Facing Mt. Kenya
By: Mikki • Essay • 1,563 Words • December 21, 2009 • 951 Views
Essay title: Facing Mt. Kenya
Facing Mt. Kenya
Jomo Kenyatta someone who came from a Gikuyu tribe but he eventually adapted to the new changing Africa. Kenyatta actually was the first President and he also adapted to the Western influences by wearing a suit and driving in Cadalacs. But even though he did very well in adapting he was still very proud of his heritage and the old ways of his people. There even seems to be a tone in his writing of nostalgia, and a little bit of bitterness to the people who came in to start the change of Africa. I would judge Kenyatta’s presentation of an African society to be a very thorough study and a valid one because he did live that life while it lasted and knew what he was talking about rather than a historian from outside looking in, or even a traveler like Ibn Battuta. I think it is even better than the epic of Sundiatta as a source for the life and culture of the African people because he went into great detail to tell us what that was.
Kenyatta’s over all approach was to tell his story of his tribe. He went into great detail to talk about the ways of his people the dynamics of the tribes and the family. He puts stress on the importance of the family and that things had to be done according to tradition. You could tell that he took pride in these traditions when he talked about how he had the privilege to participate in one of the ceremonies to ask God for help. From this he explained to us what role the people thought that God played. They thought that he was busy tending to other very important things so that he could not deal with every little thing that went on in these peoples lives. That is why the family was so important, if something big did come up the whole family had to come together to ask the help of God and that way he knew that it was something important that they could not handle on their own. This is one example though of how the did have their own ways but they had a common sense too. When someone got sick they would first go to the medicine man and try their own remedies before going to God. When Kenyatta got to participate in a ceremony it was for the crops and the drought that was going on. His overall approach was to tell of his culture through stories and to explain their customs as thoroughly as possible so that it could be understood. In a way it seems like he wanted to have that life understood so that it could lead to people appreciating it as what was around before the influence of foreigners came into play. You get the sense that he doesn’t like how the foreigners came into his country and told them that basically what they were doing was wrong. For example, when talking about his religion and what they did, he said that the foreigners thought that it was witch craft and put a negative connotation with that. It sounded like he didn’t like that these people were coming in trying to change what had been going on for years and years before them. When he talks about this subject you definitely get the sense that he has a chip on his shoulder. All of these stories that he is telling are from memory. His people never wrote anything down everything was passed down orally from generation to generation.
I believe that Kenyatta’s main audience is the young people that are now living in Africa that do not know life before the foreign settlements. He wants them to know about the agriculture and the religion. He also wants them to know about how they ran things with their own form of government whether that be the family and the elders or the extended families that would get together for special circumstances. Another example of Kenyatta’s bitterness towards outside influence in respect to the government is this, “ From the ndemi generation onwards the principles of democratic government, as laid down by the first itwika, continued to function favorably until it was smashed by the British Government, who introduced a system of government very similar to the autocratic government which the Gikuyu people discarded many centuries ago.” In a way he is telling the people of his land that life was going on just fine with out the British and would have still been going on fine with out them if they had never come into play. The other audience I think is that of the outside world.

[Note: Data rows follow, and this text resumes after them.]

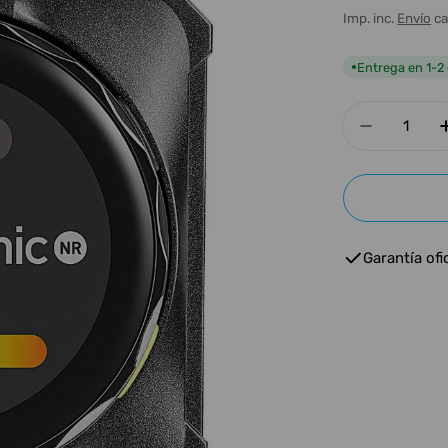
Imp. inc.
Envío
ca
de
habitua
oferta
Entrega en 1-2 
●
Cantidad
Disminui
Garantía ofic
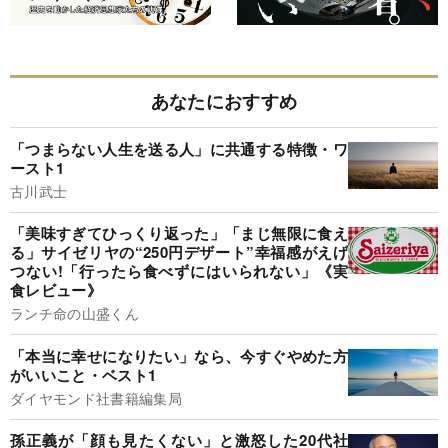
あなたにおすすめ
「つまらない人生を送る人」に共通する特徴・ワ
ースト1
古川武士
「美味すぎてひっくり返った」「まじ無限に食え
る」サイゼリヤの“250円デザート”幸福感がえげ
つない!「行ったら食べずにはいられない」《実
食レビュー》
ランチ命の山盛くん
「本当に幸せになりたい」なら、今すぐやめた方
がいいこと・ベスト1
ダイヤモンド社書籍編集局
孫正義が「顔も見たくない」と激怒した20代社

To those that may not have heard of the Gikuyu before.
The audience ties into the purpose of Kenyatta’s writing this study of his own people. He was the first African to write something about the African people and their culture. He gave a first hand account of what it was like to live in the early Africa, what you did and what you were supposed to do. I believe that one of the purposes of writing this study was to educate the younger people who now live in Africa. He wanted to tell them what it was like before outside influence, what went on and how things could have still been like.